Use recovery partition states CLI command to monitor partition health.

Fair Distribution Algorithm

GridGain uses the Fair partition distribution algorithm to ensure that data replicas are evenly balanced across all nodes in the cluster. Each node receives an equal number of replicas (or as close to it as possible), resulting in predictable resource usage and consistent performance. Fair distribution prevents hotspots by giving every node the similar number of replicas from each zone, eliminating situations where individual nodes become overloaded while others are underutilized.

How Fair Distribution Works

The Fair distribution algorithm operates by evaluating the current placement of all partitions within a distribution zone and balancing replica assignments across the available cluster nodes. When calculating partition placement, the algorithm considers which nodes are overloaded (holding more replicas than the ideal count) and which are underloaded (holding fewer replicas than ideal). The algorithm then assigns partitions to bring each node as close as possible to the ideal replica count.

Unlike simpler distribution approaches that can assign partitions independently, Fair distribution considers all partitions within a zone together to achieve balanced distribution. The algorithm evaluates the complete set of partition assignments for the zone and calculates placements that minimize imbalance across all nodes. This approach ensures that no node becomes a bottleneck due to uneven replica distribution, particularly important in clusters with lower partition counts where uneven distribution can have significant performance impacts.

Stateful Distribution

Fair distribution maintains information about existing partition assignments in the cluster metastorage and uses this historical state when calculating new assignments. When the cluster topology changes or new partitions are added, the algorithm uses the existing distribution rather than recalculating from scratch. This stateful approach significantly reduces the amount of data that needs to be moved during rebalancing operations, as the algorithm preserves valid assignments and only adjusts placements where necessary to maintain balance.

The stored state includes information about partition assignments. By tracking this state, the algorithm ensures consistent behavior across multiple calculations and can make intelligent decisions about which replicas to relocate when topology changes occur. Without this state information, each topology change could trigger massive data movement as the algorithm recalculates all assignments independently of previous decisions.

> [Data extract]:
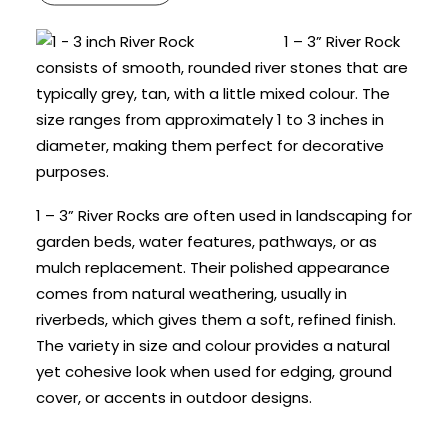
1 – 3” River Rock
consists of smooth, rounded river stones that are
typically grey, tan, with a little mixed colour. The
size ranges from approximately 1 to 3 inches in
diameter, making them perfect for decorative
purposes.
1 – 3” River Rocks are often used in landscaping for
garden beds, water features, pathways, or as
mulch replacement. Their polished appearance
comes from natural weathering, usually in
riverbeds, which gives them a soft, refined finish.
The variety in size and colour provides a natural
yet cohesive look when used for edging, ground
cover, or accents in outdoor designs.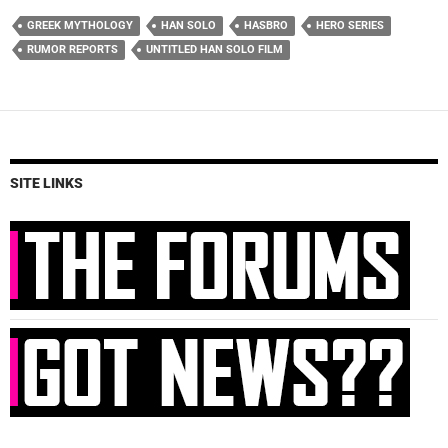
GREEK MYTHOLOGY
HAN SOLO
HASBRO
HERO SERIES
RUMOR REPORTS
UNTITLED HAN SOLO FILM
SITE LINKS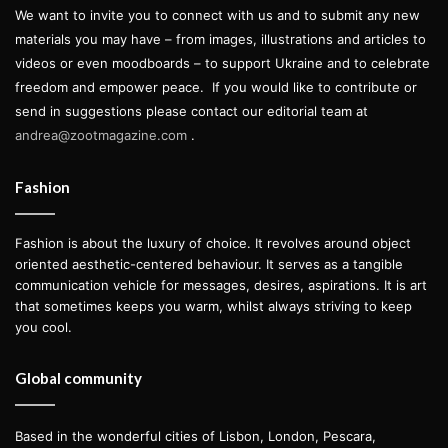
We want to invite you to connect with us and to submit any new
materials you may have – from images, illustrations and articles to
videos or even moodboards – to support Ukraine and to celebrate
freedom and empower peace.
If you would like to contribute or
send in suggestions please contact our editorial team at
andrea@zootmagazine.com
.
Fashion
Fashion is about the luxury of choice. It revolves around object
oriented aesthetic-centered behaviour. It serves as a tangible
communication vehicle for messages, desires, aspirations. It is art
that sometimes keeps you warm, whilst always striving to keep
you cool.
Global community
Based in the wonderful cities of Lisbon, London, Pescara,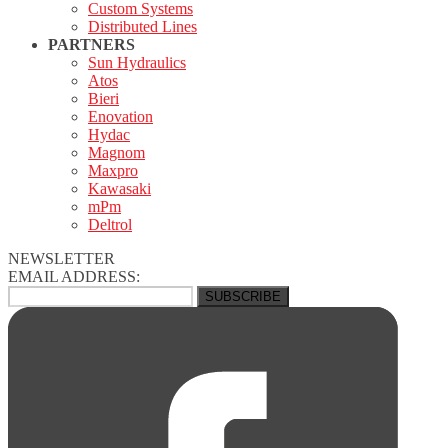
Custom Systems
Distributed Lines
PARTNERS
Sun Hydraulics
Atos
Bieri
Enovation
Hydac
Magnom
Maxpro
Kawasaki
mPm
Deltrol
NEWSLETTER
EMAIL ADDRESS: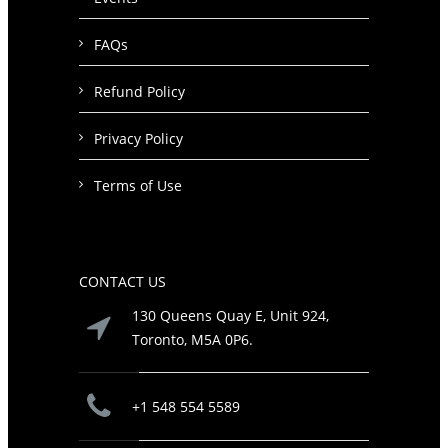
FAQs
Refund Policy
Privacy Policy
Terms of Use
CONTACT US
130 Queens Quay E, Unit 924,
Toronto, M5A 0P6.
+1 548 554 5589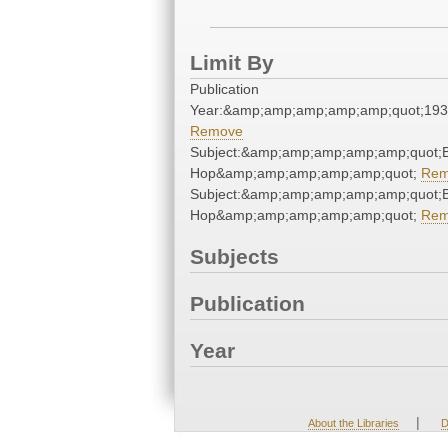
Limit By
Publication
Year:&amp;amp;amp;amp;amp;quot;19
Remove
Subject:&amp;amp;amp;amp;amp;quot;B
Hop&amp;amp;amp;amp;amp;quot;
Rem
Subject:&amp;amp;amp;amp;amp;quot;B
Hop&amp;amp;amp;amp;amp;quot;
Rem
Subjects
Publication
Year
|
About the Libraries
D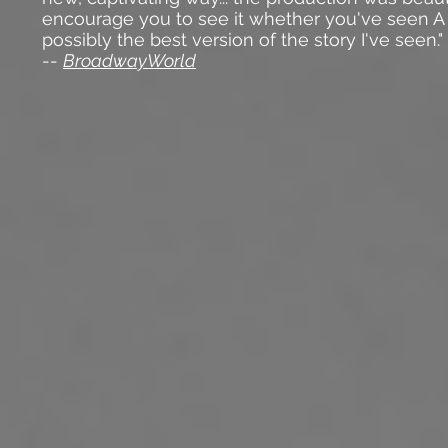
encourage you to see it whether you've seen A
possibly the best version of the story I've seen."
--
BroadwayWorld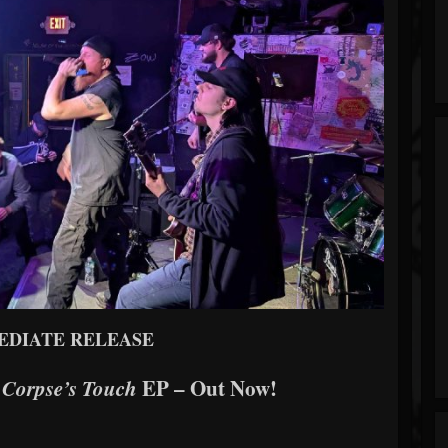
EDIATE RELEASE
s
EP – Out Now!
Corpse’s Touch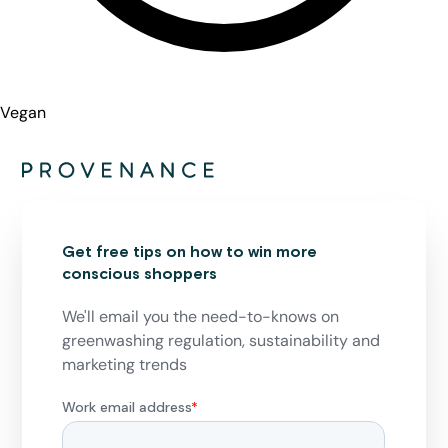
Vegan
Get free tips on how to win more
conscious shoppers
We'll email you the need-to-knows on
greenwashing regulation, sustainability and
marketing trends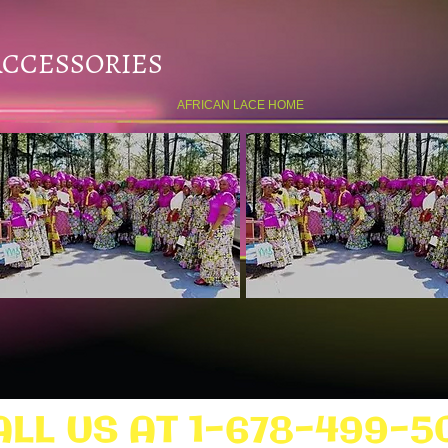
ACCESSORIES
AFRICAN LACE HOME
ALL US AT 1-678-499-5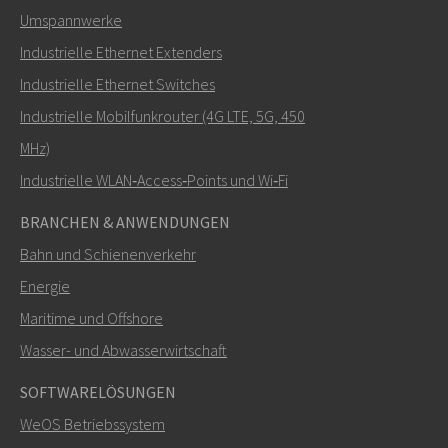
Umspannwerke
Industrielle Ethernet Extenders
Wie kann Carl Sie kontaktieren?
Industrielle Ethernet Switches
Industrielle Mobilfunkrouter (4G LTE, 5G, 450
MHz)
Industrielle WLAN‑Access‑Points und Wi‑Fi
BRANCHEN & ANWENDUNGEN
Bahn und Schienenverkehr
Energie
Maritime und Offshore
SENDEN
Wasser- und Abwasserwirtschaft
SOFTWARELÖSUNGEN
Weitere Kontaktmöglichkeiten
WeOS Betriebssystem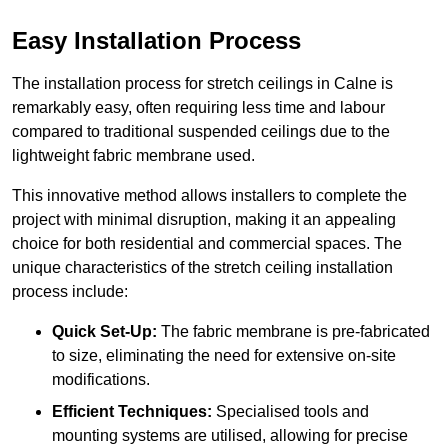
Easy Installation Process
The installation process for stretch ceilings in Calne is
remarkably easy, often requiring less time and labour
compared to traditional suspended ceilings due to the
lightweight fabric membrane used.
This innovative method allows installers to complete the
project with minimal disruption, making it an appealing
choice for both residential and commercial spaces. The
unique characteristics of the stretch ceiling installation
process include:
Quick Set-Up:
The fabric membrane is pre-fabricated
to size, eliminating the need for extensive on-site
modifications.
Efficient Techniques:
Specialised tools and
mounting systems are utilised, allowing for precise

> [What you will do]: According to the text on the Fair distribution algorithm, why does its stateful approach reduce data movement when the cluster topology changes? Answer in one to three sentences.

> [Solution to this task]: The algorithm keeps existing partition assignments in the cluster metastorage and builds on them instead of recalculating from scratch. It therefore preserves valid assignments and adjusts placements only where needed to maintain balance. Without this stored state, each topology change could cause massive data movement because all assignments would be recalculated independently of earlier decisions.